**TASK TO CARRY OUT**
Using the data that follows, return exactly the lines from the one that contains "C:Peter Philip Bilhorn" through the one that contains "[GB]3 [GB] [^F=A][GB][_Ac][GB] | [Ge]4 [GB]4 | [DB]3", ends included.

══════════

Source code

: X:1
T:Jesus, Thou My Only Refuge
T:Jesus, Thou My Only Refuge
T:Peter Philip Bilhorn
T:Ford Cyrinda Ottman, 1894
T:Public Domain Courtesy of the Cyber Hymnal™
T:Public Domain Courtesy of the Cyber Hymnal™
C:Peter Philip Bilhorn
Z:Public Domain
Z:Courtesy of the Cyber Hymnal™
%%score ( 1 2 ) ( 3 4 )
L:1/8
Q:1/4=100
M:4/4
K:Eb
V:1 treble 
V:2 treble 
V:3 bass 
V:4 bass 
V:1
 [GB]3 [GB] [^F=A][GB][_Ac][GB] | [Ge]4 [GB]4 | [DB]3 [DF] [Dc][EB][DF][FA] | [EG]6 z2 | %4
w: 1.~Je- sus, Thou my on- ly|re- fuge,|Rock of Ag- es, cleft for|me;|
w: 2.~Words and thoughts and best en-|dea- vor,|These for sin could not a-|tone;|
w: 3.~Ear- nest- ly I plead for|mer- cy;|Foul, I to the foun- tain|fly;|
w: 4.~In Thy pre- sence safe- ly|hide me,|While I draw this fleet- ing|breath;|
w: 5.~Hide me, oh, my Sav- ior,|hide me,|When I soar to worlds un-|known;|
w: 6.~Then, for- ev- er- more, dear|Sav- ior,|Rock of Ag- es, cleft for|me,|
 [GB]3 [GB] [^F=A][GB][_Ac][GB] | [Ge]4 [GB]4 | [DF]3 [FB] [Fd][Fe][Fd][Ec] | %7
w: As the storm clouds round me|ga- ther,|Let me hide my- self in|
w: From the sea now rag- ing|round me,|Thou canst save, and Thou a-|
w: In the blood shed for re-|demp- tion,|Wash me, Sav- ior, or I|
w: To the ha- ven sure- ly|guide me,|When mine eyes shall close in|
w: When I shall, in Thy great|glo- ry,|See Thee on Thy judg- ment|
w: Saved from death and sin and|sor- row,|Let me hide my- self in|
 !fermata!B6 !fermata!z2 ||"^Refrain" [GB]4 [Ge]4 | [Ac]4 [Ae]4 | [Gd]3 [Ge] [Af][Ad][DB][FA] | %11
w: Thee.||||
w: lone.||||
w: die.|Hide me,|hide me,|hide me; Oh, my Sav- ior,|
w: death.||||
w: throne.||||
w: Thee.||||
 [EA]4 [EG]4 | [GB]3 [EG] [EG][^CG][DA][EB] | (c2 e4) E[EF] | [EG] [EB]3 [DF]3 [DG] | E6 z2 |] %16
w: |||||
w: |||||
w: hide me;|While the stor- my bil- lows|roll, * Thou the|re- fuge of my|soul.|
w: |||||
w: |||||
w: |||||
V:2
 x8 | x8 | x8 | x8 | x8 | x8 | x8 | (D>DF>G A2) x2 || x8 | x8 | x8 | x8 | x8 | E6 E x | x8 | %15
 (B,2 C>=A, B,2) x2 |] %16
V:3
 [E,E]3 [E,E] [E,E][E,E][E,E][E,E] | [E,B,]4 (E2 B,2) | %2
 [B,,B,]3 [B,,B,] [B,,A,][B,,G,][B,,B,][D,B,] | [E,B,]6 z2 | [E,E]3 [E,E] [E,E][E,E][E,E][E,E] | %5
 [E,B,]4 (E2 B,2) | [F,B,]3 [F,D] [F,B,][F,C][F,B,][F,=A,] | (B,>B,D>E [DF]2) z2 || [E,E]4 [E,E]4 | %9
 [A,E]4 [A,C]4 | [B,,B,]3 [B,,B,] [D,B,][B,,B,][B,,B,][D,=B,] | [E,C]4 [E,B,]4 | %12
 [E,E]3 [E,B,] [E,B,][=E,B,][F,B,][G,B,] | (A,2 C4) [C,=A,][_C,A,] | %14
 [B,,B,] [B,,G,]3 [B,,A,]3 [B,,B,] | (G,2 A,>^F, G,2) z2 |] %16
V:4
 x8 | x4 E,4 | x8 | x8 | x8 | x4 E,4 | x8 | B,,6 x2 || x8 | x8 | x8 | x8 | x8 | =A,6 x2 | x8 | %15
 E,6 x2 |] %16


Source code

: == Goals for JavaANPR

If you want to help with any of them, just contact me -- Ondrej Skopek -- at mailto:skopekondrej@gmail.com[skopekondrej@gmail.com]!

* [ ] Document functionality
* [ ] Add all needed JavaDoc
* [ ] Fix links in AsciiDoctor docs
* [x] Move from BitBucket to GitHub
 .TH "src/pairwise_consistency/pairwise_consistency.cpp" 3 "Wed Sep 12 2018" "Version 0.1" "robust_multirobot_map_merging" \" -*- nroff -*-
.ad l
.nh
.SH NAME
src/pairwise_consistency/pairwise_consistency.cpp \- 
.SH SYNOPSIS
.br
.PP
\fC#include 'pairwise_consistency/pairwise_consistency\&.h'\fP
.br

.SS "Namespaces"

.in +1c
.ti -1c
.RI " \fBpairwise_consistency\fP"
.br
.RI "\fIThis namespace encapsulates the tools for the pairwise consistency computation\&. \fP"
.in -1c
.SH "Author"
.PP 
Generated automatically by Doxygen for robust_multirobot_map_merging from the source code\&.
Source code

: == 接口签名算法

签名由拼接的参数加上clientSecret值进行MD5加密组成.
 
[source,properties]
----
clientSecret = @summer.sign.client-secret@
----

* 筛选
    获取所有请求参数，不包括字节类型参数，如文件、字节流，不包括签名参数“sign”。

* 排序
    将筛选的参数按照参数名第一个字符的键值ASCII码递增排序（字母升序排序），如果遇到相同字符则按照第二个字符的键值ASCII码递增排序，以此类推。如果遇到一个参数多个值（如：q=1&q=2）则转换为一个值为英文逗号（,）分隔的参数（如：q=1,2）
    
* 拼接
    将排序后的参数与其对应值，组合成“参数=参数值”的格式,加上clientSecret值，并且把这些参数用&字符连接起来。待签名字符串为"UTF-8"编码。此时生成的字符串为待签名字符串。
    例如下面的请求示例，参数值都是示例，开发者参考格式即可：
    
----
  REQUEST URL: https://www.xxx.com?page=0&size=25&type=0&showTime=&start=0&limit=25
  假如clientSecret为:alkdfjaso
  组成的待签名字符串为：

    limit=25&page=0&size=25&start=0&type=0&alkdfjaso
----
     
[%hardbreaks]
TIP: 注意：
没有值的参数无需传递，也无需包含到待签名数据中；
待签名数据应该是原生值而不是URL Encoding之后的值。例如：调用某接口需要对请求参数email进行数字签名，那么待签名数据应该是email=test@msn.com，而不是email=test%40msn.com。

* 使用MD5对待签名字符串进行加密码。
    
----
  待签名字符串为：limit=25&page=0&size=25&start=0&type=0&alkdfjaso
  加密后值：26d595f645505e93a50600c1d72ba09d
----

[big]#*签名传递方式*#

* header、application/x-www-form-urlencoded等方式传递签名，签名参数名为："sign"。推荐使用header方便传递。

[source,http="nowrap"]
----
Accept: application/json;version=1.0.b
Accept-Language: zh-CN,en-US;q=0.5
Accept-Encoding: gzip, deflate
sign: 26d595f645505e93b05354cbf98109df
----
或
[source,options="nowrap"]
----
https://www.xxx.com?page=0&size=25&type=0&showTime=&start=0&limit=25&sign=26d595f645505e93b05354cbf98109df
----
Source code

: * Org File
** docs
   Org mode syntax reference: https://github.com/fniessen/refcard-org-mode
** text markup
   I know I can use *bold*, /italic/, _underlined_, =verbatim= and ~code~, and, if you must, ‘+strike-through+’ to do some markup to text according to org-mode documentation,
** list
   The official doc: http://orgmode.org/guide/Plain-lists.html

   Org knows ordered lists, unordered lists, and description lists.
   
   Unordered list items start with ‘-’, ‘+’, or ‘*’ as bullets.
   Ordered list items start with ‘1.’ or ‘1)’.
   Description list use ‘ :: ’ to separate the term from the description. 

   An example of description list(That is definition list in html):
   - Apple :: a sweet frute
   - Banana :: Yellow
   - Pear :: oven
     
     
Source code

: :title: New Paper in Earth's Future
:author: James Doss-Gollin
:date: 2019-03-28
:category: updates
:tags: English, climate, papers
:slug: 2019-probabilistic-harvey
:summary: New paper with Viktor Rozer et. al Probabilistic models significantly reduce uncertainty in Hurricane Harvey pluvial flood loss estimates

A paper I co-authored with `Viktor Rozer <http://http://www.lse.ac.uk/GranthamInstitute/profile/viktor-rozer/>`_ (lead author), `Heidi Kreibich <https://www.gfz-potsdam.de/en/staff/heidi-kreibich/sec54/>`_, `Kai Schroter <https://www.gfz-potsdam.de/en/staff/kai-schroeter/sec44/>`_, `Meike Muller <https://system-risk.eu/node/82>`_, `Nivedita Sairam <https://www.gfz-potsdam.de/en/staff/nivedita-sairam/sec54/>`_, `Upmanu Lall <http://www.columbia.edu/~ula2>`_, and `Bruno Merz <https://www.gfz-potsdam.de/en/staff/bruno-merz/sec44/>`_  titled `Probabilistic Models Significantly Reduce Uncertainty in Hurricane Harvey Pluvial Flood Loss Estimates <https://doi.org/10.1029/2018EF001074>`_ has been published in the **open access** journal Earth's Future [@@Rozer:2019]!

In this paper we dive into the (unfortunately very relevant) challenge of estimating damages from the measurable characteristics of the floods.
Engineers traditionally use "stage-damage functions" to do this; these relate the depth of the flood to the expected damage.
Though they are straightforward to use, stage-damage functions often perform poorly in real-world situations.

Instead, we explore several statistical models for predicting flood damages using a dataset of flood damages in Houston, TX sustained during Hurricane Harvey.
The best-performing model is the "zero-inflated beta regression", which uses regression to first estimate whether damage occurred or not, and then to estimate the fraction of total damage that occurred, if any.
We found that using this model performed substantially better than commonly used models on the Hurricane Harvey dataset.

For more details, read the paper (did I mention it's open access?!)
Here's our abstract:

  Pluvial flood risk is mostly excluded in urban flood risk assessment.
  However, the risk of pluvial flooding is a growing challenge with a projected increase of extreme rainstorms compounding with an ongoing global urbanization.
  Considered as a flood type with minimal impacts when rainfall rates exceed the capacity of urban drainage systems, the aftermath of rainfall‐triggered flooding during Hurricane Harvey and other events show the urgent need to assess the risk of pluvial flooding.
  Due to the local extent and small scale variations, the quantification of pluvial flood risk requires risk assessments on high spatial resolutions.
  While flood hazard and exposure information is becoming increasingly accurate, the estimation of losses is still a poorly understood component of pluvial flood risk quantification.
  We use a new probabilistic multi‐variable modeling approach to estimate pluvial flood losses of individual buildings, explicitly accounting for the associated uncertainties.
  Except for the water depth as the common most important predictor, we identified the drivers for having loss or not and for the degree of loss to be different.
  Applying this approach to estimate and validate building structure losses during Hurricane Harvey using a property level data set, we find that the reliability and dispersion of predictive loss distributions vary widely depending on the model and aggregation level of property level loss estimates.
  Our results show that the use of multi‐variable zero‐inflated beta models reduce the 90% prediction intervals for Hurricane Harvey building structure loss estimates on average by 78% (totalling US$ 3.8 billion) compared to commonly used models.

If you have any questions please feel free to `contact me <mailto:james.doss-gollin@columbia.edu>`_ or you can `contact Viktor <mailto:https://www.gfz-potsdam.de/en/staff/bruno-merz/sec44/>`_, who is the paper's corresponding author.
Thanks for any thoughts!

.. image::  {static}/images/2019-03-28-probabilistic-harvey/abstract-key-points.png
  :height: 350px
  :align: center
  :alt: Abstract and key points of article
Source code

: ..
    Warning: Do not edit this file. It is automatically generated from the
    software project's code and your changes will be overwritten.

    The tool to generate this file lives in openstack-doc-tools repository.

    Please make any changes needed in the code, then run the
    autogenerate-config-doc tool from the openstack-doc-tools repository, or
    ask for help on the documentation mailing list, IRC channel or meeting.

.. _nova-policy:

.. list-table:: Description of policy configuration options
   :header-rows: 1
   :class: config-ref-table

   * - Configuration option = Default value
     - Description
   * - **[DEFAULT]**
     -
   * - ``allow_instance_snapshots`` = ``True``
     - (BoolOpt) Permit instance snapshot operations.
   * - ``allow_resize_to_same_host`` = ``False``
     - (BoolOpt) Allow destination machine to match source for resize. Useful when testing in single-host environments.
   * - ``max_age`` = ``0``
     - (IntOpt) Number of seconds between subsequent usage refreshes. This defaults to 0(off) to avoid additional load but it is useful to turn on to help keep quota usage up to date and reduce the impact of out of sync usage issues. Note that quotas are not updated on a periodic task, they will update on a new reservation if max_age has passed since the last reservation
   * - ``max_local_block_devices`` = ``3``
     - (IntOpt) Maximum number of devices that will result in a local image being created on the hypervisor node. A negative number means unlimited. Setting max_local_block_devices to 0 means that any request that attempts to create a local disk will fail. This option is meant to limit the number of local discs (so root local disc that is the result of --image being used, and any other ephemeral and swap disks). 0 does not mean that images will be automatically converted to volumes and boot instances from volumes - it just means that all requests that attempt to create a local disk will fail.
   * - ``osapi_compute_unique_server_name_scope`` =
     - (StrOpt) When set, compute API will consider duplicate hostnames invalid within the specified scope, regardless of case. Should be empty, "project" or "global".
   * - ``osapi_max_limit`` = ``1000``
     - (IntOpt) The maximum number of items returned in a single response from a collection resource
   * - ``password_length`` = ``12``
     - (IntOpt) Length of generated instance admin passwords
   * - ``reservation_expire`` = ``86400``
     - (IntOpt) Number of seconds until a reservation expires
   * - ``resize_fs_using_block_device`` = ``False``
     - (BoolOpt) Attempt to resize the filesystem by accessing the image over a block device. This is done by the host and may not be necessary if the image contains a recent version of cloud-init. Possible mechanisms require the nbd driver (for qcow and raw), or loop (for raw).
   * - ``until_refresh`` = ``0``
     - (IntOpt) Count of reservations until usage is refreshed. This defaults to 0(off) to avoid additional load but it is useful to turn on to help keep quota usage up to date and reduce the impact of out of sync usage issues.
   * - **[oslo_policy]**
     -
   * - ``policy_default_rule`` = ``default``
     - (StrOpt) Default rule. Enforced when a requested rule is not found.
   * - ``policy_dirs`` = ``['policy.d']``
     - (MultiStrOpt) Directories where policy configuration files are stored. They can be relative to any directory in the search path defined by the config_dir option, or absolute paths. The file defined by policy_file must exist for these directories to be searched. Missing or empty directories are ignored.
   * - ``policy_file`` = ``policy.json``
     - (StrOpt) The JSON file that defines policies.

══════════

**ANSWER TO THE EXERCISE**
C:Peter Philip Bilhorn
Z:Public Domain
Z:Courtesy of the Cyber Hymnal™
%%score ( 1 2 ) ( 3 4 )
L:1/8
Q:1/4=100
M:4/4
K:Eb
V:1 treble 
V:2 treble 
V:3 bass 
V:4 bass 
V:1
 [GB]3 [GB] [^F=A][GB][_Ac][GB] | [Ge]4 [GB]4 | [DB]3 [DF] [Dc][EB][DF][FA] | [EG]6 z2 | %4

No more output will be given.